[Pieter Jan Rudolph Laan]
LAAN (Pieter Jan Rudolph), kleinzoon van den voorafgaande, aan wien hij voor zijn opvoeding veel heeft te danken gehad, werd geboren te Ottoland den 27en Juli 1836 uit het huwelijk van Hendrik Arnoud Laan, pred. ald., en van Hillegonda Maria van der Tak. Na zijn academische studiën volbracht te hebben te Utrecht, waar hij den 25en Oct. 1854 in het Album studiosorum was ingeschreven, werd hij in Aug 1860 door het Prov Kerkbestuur van Overijssel toegelaten tot de Evangeliebediening. Een beroep naar Veen, den 26en Aug. 1861 op hem uitgebracht en door hem aangenomen, had geen verdere gevolgen. In het d.a.v. jaar aanvaardde hij de bediening te Hoenderloo, waar zijn vader, destijds pred. te Zegveld, hem den 6en Apr. 1862 bevestigde (m. Lc. XIV:23; intr. m. Rom. I:16). Toen op 25 Maart 1863 in deze zijn eerste gemeente de nieuwe kerkverlichting in gebruik werd genomen, hield hij een daarop toepasselijke preek over Joh.
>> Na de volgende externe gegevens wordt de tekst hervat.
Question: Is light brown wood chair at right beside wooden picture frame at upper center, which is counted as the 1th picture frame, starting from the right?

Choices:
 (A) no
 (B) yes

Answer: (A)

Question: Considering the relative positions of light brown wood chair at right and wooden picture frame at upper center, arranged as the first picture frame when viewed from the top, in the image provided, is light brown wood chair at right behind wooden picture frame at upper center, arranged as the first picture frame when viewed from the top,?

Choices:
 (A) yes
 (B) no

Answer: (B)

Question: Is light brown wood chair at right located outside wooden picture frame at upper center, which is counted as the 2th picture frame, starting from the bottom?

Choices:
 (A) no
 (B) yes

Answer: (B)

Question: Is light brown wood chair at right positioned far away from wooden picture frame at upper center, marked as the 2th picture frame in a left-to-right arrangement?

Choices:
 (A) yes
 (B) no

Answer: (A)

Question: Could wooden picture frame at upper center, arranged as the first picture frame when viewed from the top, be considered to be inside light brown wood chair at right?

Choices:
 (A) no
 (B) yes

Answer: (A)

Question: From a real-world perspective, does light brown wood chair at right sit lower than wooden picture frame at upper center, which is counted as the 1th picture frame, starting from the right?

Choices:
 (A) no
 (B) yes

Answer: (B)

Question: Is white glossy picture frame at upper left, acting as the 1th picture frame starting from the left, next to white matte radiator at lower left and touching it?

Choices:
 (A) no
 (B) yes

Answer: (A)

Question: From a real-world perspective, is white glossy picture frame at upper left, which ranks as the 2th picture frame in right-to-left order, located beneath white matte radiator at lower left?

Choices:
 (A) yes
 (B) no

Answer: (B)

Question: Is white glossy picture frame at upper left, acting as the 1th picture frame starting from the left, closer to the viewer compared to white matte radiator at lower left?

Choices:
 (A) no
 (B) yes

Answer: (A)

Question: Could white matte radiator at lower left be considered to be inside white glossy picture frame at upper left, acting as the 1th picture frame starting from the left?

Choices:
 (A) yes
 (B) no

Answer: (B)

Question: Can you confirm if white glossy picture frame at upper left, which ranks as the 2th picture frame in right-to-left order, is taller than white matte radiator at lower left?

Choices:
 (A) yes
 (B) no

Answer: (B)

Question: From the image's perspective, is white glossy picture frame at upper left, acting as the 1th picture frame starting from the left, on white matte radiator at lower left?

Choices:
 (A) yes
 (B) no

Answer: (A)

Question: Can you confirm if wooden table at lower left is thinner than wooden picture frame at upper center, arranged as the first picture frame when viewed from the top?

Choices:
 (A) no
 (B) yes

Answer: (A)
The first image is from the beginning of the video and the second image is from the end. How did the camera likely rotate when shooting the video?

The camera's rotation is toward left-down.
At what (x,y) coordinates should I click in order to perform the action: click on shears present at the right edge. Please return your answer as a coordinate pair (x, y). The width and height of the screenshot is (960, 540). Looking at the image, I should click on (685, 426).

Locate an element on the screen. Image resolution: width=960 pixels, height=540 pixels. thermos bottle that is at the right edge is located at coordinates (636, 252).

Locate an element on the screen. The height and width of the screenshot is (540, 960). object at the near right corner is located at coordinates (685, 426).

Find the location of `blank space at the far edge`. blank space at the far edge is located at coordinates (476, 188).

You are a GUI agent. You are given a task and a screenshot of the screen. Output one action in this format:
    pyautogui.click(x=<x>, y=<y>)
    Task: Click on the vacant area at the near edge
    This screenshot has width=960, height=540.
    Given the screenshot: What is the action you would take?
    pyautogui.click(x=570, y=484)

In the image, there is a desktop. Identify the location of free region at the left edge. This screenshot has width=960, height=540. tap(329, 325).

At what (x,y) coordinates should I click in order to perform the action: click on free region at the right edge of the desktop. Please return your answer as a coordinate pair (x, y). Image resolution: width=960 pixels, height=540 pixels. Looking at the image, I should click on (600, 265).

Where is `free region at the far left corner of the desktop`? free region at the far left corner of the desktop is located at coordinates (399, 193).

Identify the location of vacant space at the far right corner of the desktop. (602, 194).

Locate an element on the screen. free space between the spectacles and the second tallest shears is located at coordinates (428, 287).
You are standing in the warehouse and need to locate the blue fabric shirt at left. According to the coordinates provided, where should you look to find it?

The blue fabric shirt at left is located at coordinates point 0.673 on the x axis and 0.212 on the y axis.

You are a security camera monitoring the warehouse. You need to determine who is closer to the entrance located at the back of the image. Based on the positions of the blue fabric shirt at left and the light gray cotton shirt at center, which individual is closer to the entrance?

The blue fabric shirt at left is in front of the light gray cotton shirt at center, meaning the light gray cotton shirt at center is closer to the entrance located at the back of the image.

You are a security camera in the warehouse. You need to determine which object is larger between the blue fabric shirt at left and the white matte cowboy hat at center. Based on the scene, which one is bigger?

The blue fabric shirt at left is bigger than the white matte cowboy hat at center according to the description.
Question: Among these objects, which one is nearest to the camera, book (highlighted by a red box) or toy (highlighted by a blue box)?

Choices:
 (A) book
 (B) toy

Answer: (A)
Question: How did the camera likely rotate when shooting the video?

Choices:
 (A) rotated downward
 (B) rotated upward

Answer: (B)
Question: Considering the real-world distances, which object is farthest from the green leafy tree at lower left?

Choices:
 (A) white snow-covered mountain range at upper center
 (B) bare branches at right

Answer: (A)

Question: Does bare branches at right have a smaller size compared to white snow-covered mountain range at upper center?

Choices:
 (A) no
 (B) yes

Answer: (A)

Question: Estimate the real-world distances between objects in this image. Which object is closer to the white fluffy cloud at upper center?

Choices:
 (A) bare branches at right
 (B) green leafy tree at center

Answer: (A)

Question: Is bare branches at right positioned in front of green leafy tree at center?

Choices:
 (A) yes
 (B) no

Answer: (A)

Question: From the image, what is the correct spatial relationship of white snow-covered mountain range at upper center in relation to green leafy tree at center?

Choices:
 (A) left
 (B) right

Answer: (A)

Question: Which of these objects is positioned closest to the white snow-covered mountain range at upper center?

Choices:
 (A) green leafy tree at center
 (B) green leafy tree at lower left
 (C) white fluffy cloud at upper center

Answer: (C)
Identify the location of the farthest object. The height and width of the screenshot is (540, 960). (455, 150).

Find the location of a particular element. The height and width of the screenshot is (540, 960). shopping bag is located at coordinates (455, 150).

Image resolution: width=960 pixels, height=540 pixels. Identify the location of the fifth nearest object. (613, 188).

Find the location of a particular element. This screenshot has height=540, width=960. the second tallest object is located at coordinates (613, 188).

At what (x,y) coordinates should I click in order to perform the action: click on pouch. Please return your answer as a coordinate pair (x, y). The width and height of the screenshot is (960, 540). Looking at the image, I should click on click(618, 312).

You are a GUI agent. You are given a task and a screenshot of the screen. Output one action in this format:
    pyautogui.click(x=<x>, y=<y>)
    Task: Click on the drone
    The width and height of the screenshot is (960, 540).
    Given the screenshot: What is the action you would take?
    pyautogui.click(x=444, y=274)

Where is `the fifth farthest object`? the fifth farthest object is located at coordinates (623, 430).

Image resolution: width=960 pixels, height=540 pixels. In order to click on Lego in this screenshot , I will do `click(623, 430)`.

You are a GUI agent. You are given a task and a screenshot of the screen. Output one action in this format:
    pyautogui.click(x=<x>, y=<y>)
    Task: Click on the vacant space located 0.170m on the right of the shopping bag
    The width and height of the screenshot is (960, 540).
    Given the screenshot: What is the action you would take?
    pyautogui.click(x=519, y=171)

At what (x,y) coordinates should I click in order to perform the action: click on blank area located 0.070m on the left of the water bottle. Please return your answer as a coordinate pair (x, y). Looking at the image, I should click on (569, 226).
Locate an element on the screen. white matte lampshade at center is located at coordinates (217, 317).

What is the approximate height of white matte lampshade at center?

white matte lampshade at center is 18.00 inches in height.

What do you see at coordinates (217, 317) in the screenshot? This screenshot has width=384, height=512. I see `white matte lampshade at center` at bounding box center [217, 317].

III:19-21. In 1864 ontving hij twee beroepingen, resp. naar Montfoort en naar Muiden, waarvan hij de laatste aannam. Den 2en Apr. 1865 verbond hij zich aan de gemeente te Muiden (m. Joh. XIV:6), na opnieuw door zijn vader (sinds 1864 emer. pred.) bevestigd te zijn (m. 1 Cor. XI:26b; afsch. te Hoenderloo den 19en Maart m. Openb. XVI:17b). Nog geen volle twee jaren was hij te Muiden werkzaam; reeds den 31en Maart 1867 hield hij er zijn afscheidsrede (m. Deut. XXX:15) wegens vertrek naar Maassluis. Ook hier bevestigde hem den 7en Apr. d.a.v. zijn vader (m. 1 Thess. V:24); intr. m. Jes. LV:10, 11). Gedurende de jaren 1867 tot 1871 bedankte hij voor meer dan vijftien beroepingen, waaronder een herhaalde naar Nijkerk o.d. Veluwe. In 1872 openbaarden zich bij hem verschijnselen van krankzinnigheid, zoodat verpleging in het krankzinnigengesticht te Utrecht geraden bleek. In 1873 ontvluchtte hij dit gesticht. Met ingang van den 15en Apr. 1874 werd hem, op voordracht van het Classicaal Bestuur van
Rotterdam, door het Prov. Kerkbestuur van Zuidholland eervol ontslag verleend ingevolge artt. 37 en 37* van het Reglement op de vacaturen. Den 3en Juni d.a.v. werden door den Kerkeraad van Maassluis in tegenwoordigheid van Dr. E.H. van Leeuwen, gedelegeerde van het Class. Bestuur, de daartoe vereischte acten van ontslag uit zijn betrekkingen tot classis en gemeente opgemaakt, welke acten aan den betrokkene werden toegezonden.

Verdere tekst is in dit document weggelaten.